PORTLAND, Ore. By harvesting the energy wasted by ordinary shock absorbers, a prototype device aims to take over much of the work now performed by alternators.
In hybrid vehicles, the GenShock also could boost mileage by 10 percent. The GenShock design has been patented by Massachusetts Institute of Technology (MIT) students who formed a startup, Levant Power Corp., that is targeting heavy vehicles like Humvees and AM General's proposed Joint Light Tactical Vehicle.
In a marriage of electrical and mechanical engineering, GenShock absorbers compress hydraulic fluid as they damp the vertical motion of the shock, generating up to 1 kilowatt per shock. An active suspension system then converts into electricity the combined hydraulic pressure from all the shocks using a centralized generator.
"We have an efficient means of recovering power, one that is very effective in converting the vertical travel of a vehicle into electrical power," claimed Shakeel Avadhany, CEO of Boston-based Levant Power, who is due to graduate from MIT this fall. "We convert the vertical motion of the vehicle into rotary motion using back EMF [electromotive force] from in the generator to provide damping while converting the motion to power."
|From left, Ryan Bavetta, Zack Anderson and Shakeel Avadhany, designers of the GenShock shock absorber, which can generate electricity from bumps in the road.|
Ordinary shocks damp vertical motion with friction that converts energy into heat. GenShock operates similarly when the active suspension system fails or is turned off.
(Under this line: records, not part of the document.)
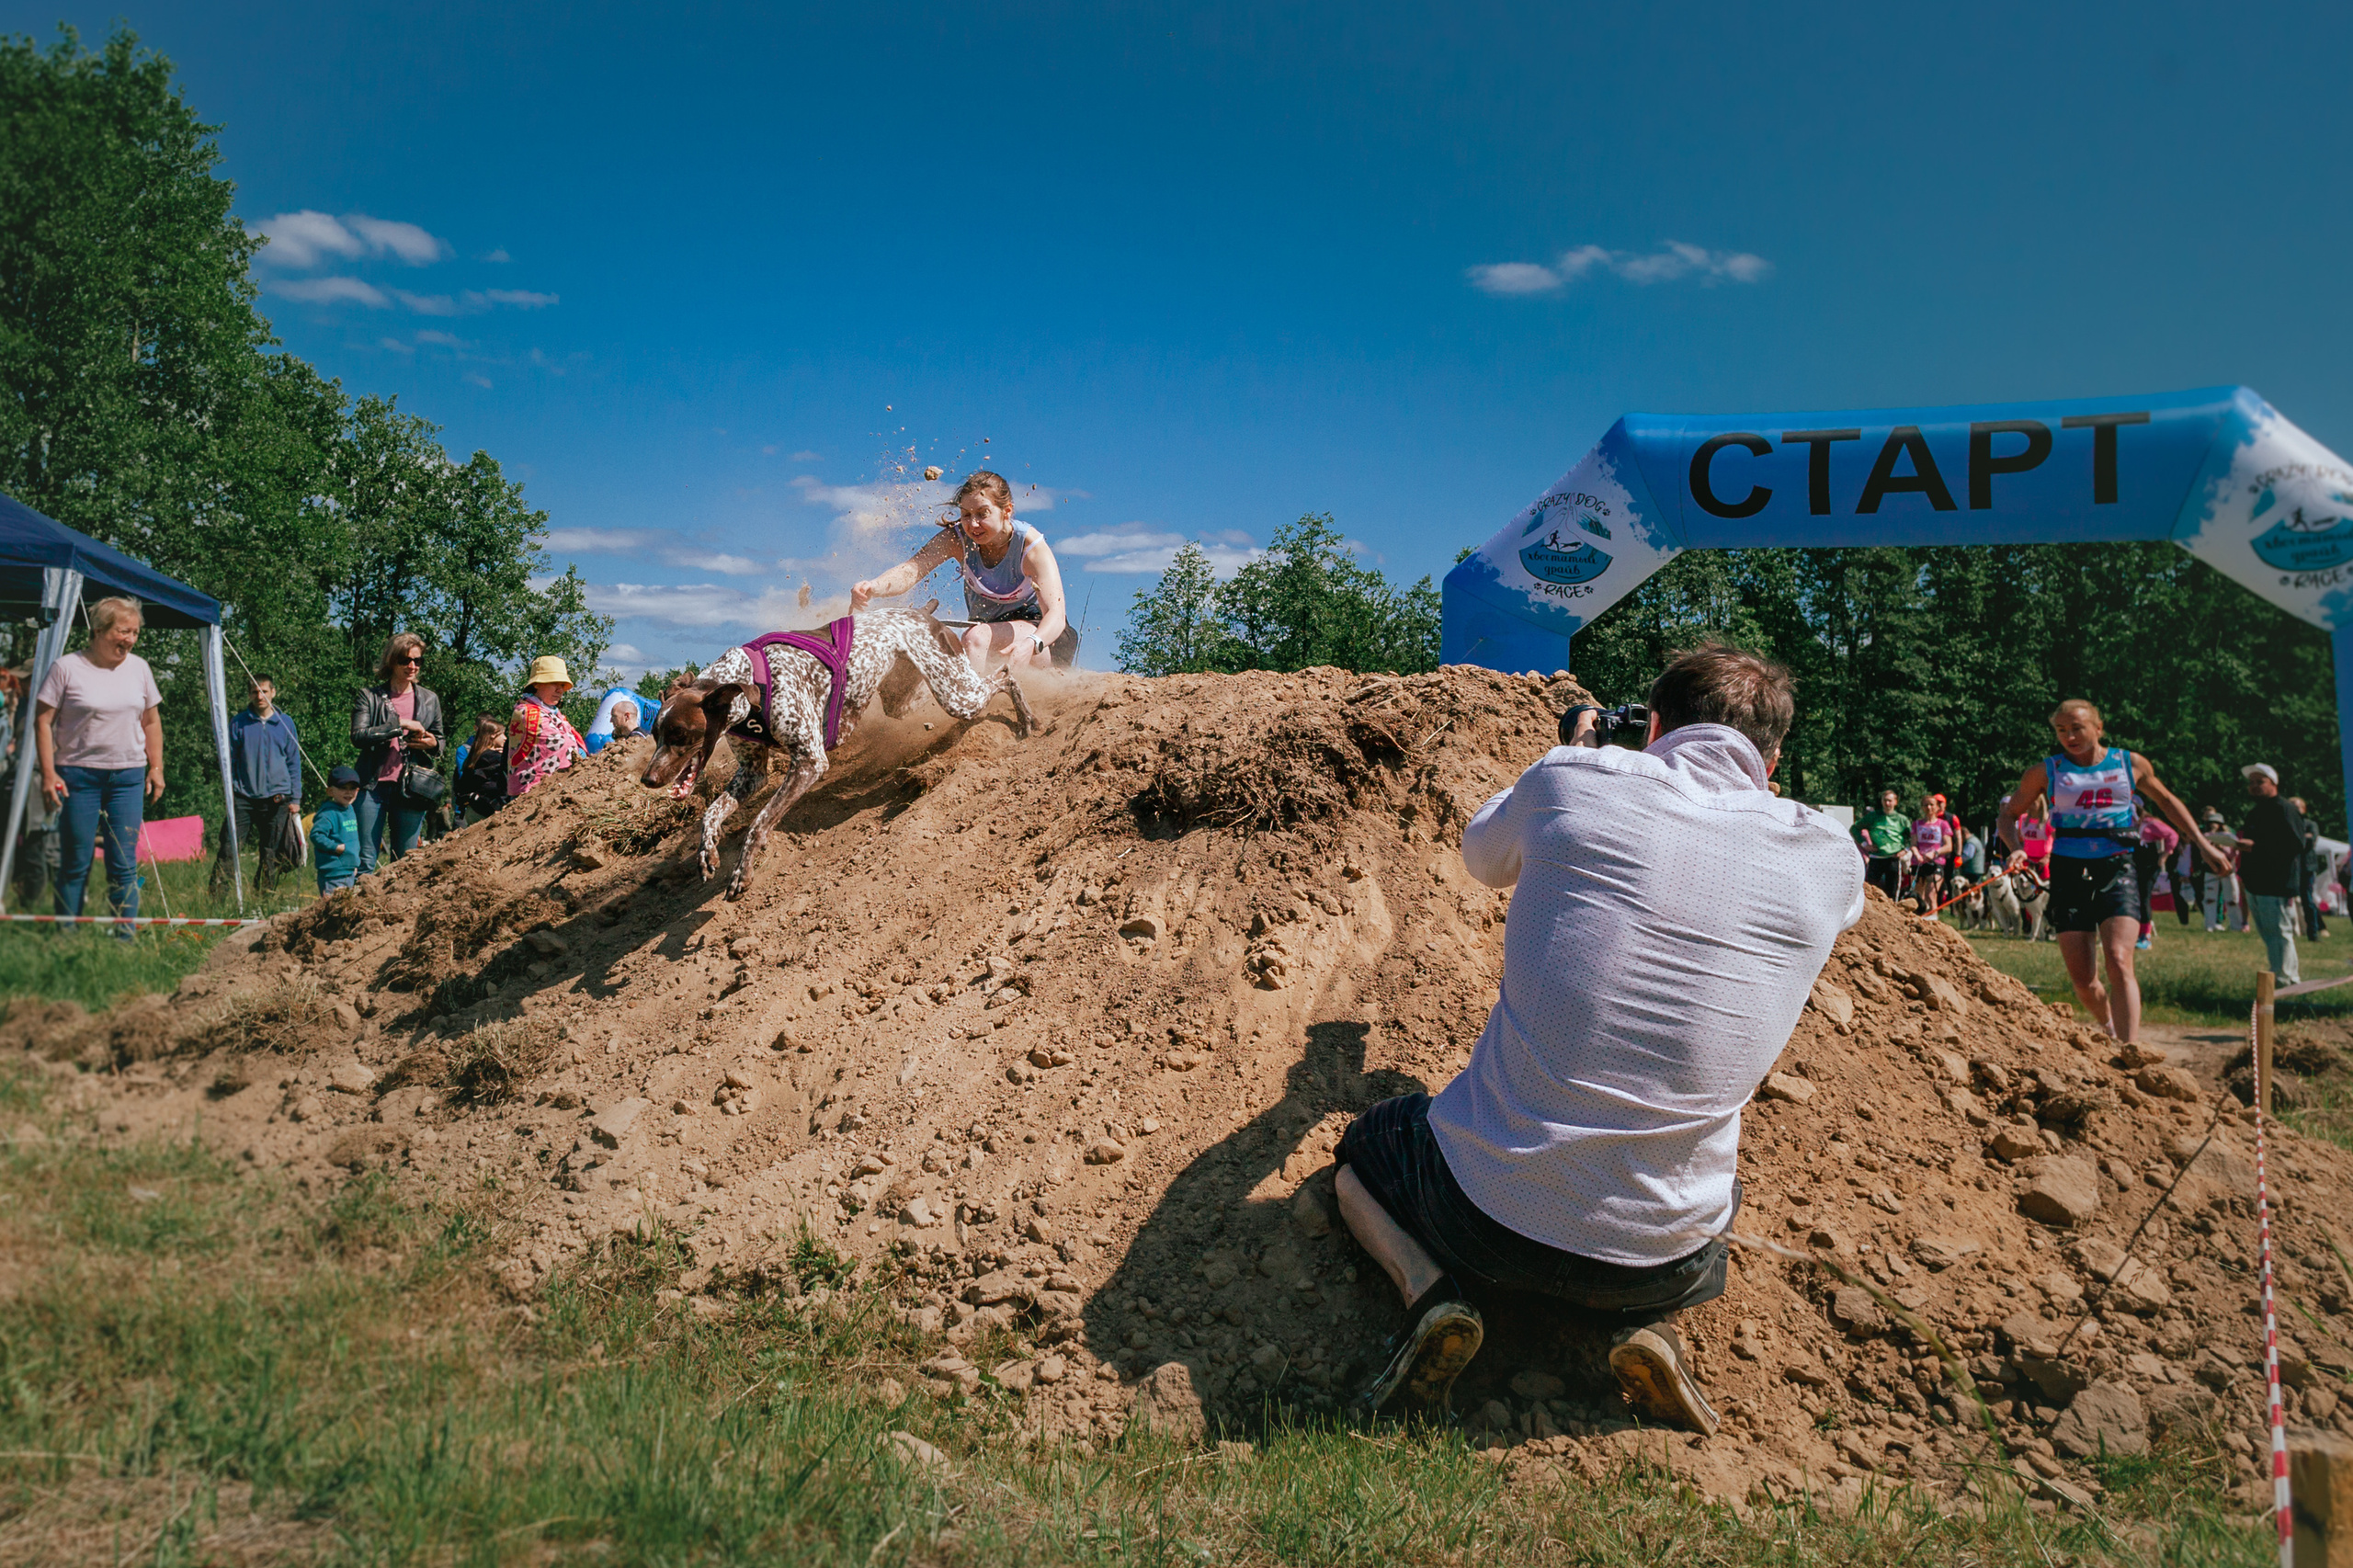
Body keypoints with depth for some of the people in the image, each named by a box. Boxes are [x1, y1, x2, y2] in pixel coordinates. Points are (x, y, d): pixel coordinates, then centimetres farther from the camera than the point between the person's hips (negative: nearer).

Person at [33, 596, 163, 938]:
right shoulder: (67, 668, -5)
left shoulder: (139, 668, 8)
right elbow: (43, 721, -3)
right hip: (78, 776, -3)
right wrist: (48, 773, -9)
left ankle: (125, 940, 5)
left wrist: (156, 767, 10)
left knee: (124, 865, 1)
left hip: (128, 776, 3)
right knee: (75, 864, 2)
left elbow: (151, 721, 16)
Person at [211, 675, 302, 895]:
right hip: (244, 798, -1)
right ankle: (216, 895, -9)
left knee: (271, 856, 4)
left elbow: (294, 763, 10)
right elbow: (230, 761, 9)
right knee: (229, 849, -10)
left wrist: (295, 798, 5)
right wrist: (230, 793, 1)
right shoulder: (239, 723, 5)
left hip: (276, 799, 1)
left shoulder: (285, 722, 7)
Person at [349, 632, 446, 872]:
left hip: (410, 789, 2)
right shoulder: (369, 696, 3)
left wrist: (432, 744, -1)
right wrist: (398, 724, -15)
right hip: (374, 786, -2)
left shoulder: (430, 699, 12)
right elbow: (358, 736, -9)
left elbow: (441, 738, 22)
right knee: (366, 861, -2)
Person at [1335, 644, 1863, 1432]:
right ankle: (1649, 1322, 9)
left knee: (1365, 1146, 30)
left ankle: (1431, 1291, 1)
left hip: (1486, 1212, -2)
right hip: (1661, 1256, 2)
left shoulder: (1576, 783, -8)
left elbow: (1483, 855, 17)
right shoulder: (1830, 859, -5)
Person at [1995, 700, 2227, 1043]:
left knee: (2119, 963, -19)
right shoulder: (2046, 771, 3)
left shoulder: (2130, 764, 6)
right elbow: (2007, 816, 10)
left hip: (2117, 869, -1)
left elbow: (2166, 801, 23)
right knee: (2083, 981, 1)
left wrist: (2203, 845, 21)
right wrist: (2016, 847, -10)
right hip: (2070, 872, 1)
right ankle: (2110, 1030, 30)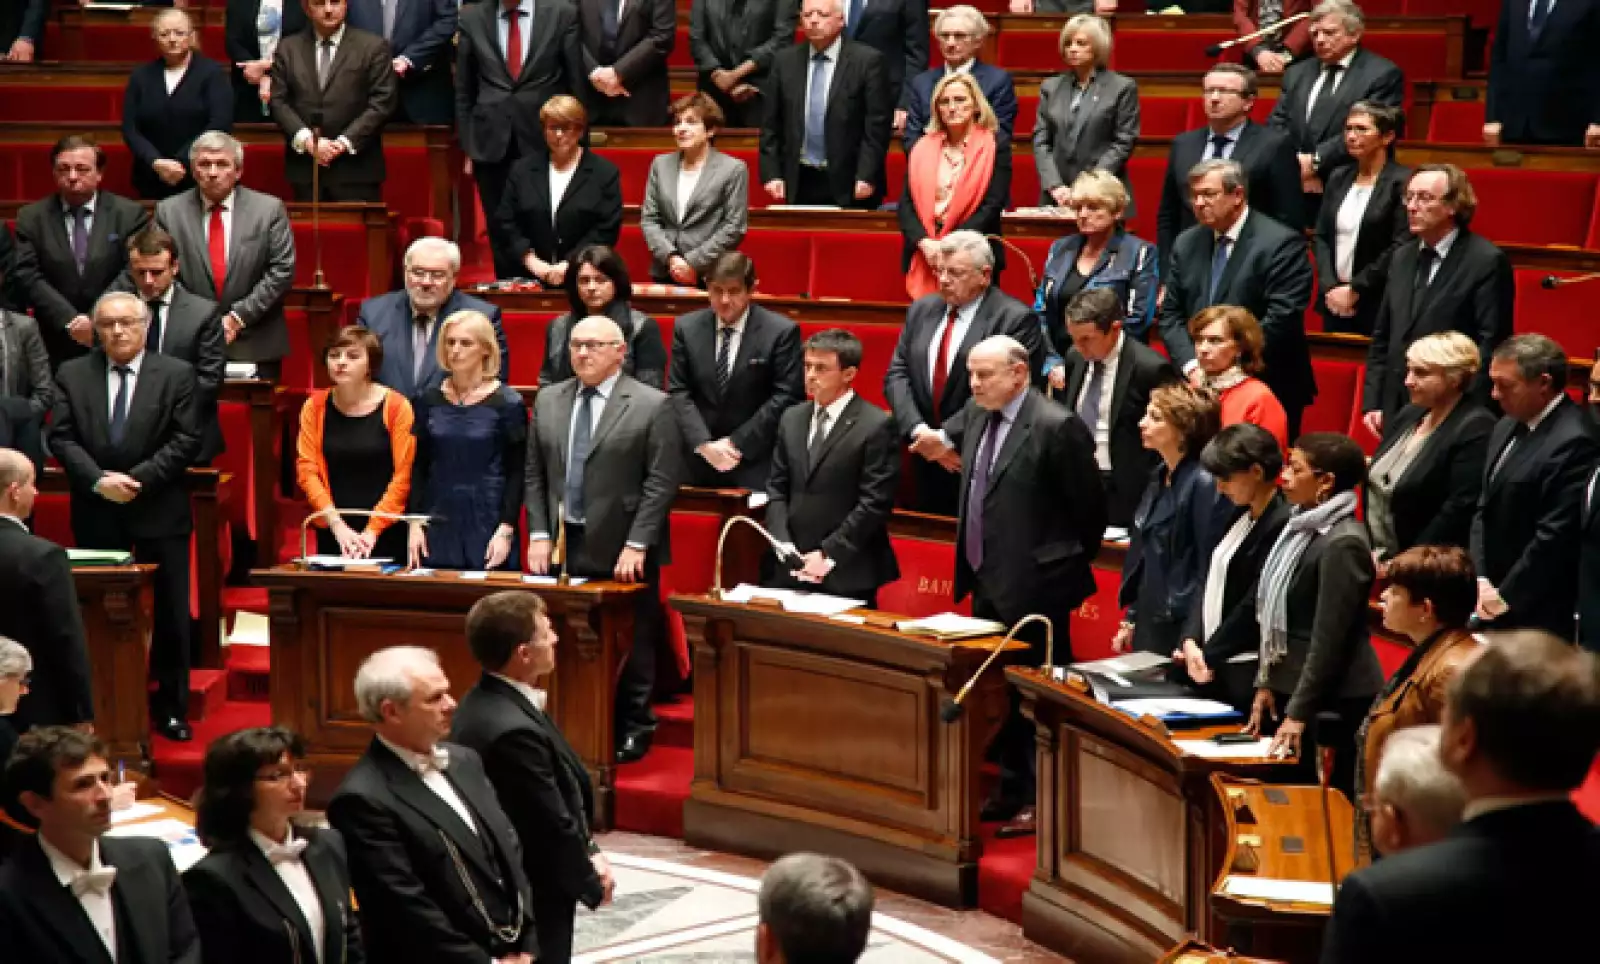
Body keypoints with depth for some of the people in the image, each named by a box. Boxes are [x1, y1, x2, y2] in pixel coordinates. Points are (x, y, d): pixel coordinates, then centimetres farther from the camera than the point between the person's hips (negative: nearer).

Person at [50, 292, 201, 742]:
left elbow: (186, 440, -6)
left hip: (160, 512, -1)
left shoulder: (177, 375, -1)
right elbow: (61, 438, -1)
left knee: (170, 615, 4)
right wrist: (98, 480, -15)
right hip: (96, 513, 1)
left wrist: (139, 478, -15)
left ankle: (170, 709, 14)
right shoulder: (72, 375, 4)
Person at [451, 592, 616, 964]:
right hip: (531, 897, -9)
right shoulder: (513, 731, -29)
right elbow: (552, 827, -22)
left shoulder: (487, 702, 1)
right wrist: (593, 885, -7)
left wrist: (589, 850, 2)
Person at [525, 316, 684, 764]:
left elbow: (662, 482, -9)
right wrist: (539, 534, 3)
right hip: (563, 546, 4)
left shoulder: (653, 406, -6)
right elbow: (535, 474, 13)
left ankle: (633, 730, 17)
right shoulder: (548, 401, 10)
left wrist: (636, 545, -14)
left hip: (623, 552, -4)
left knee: (631, 647, 4)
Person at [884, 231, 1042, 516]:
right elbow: (897, 374, 6)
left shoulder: (1015, 319, -9)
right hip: (926, 462, 5)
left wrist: (945, 437, -18)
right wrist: (919, 431, -10)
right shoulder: (921, 309, 12)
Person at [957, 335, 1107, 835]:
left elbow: (1089, 510, -11)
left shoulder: (1057, 427, -18)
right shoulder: (977, 415, 6)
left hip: (1034, 587, -8)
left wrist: (1067, 566, -3)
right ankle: (1012, 789, 27)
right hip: (988, 582, 8)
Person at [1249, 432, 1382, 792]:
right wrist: (1266, 684, 12)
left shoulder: (1343, 544, -17)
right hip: (1290, 687, 8)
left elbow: (1329, 638, -19)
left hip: (1334, 701, -8)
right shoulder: (1302, 529, 9)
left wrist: (1298, 713, -19)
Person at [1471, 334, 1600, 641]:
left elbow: (1555, 536, -20)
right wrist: (1480, 579, 1)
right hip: (1494, 606, 8)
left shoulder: (1574, 442, -17)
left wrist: (1506, 596, -13)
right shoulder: (1507, 427, 13)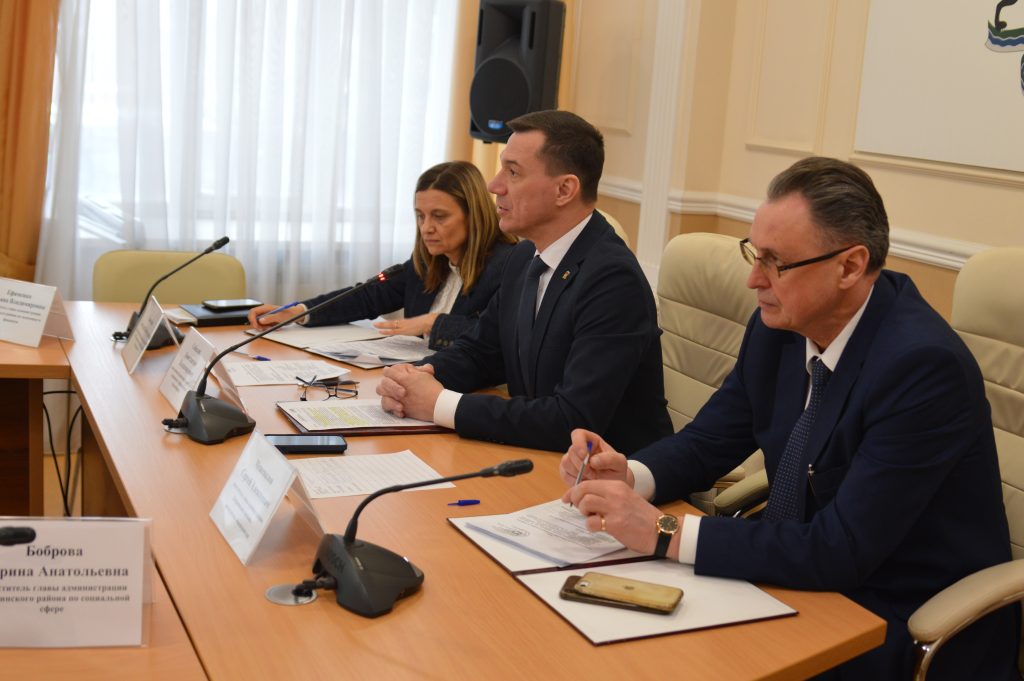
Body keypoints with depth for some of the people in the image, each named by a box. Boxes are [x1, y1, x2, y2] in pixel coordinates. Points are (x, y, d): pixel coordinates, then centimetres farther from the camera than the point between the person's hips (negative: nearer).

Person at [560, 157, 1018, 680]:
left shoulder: (923, 364, -26)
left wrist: (664, 533, -28)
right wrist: (630, 476, -14)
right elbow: (708, 440, 7)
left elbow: (839, 550, -28)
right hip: (811, 582, 6)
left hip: (909, 637, -6)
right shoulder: (779, 325, -4)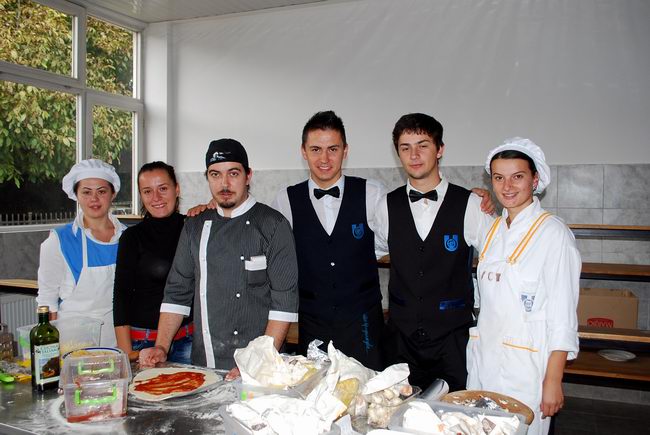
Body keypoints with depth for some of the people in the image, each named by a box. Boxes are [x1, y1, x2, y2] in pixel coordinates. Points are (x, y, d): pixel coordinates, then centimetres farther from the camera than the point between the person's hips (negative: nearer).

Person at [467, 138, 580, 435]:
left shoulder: (553, 233, -10)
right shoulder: (493, 229, 8)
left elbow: (563, 317, -12)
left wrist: (553, 382, -14)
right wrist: (475, 349, 12)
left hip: (525, 366, -6)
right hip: (482, 360, 6)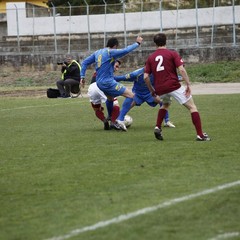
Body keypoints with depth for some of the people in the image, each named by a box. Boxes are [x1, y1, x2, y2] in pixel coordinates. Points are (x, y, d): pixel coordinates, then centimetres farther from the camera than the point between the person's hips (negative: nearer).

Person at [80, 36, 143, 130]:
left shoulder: (97, 52, 13)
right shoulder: (110, 52, -10)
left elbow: (85, 62, 14)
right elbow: (126, 50, -18)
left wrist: (82, 76, 15)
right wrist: (137, 43, -6)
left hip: (99, 83, 9)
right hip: (108, 82, -9)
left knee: (110, 99, 32)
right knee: (131, 95, -9)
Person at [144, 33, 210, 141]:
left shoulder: (150, 58, 13)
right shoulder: (172, 54, 4)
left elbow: (146, 77, 7)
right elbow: (181, 70, -10)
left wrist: (152, 91, 17)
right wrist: (188, 85, -10)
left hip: (159, 89, 5)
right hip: (173, 86, -5)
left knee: (165, 104, 35)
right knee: (192, 107, 1)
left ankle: (157, 127, 18)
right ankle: (200, 135, -10)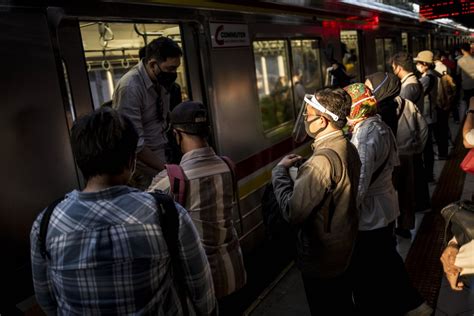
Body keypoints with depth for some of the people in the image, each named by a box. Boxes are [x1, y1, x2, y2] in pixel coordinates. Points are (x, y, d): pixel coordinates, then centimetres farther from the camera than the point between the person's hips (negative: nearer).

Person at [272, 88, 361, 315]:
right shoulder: (348, 148, -2)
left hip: (321, 258, -8)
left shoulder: (322, 160, -31)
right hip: (343, 247, 8)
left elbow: (292, 213, -30)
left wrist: (280, 171, -19)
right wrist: (302, 173, 0)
If the active suspension electronics is working normally, however, the GenShock converts the damped vertical motion into hydraulic pressure that exactly matches the counter EMF from a centralized, hydraulically-driven electric generator.
"Our 'Eureka!' moment was when we realized that [counter] EMF mirrors the velocity-proportional damping of a shock absorber" said Avadhany.
Past attempts to generate power with shocks have used solenoid-like electricity generators inside each shock absorber. GenShock instead pressurizes hydraulic fluid, then routes all hydraulic lines to a centralized electricity generator. The generator is similar to an electric motor used to pressurize a hydraulic line, but in reverse, so that the hydraulic pressure turns the generator against the damping effect of its counter EMF.
Electronics balance and control the power-generating capabilities of each shock in the active suspension system to optimize the damping effect. This results in a smoother ride that also generates electricity from wasted energy.
Levant Power found during testing that shock absorbers on heavy trucks can generate up to a 1 kilowatt of power, or as much as as a heavy-duty alternator.
AM General is currently supplying Levant Power with a Hummer vehicle that is being used for prototyping the GenShock active suspension system. One possible use could be on the U.S. military's planned Joint Light Tactical Vehicle. The military is also interested in using GenShock to provide auxilliary power to supplement hybrid power generators used today for refrigeration.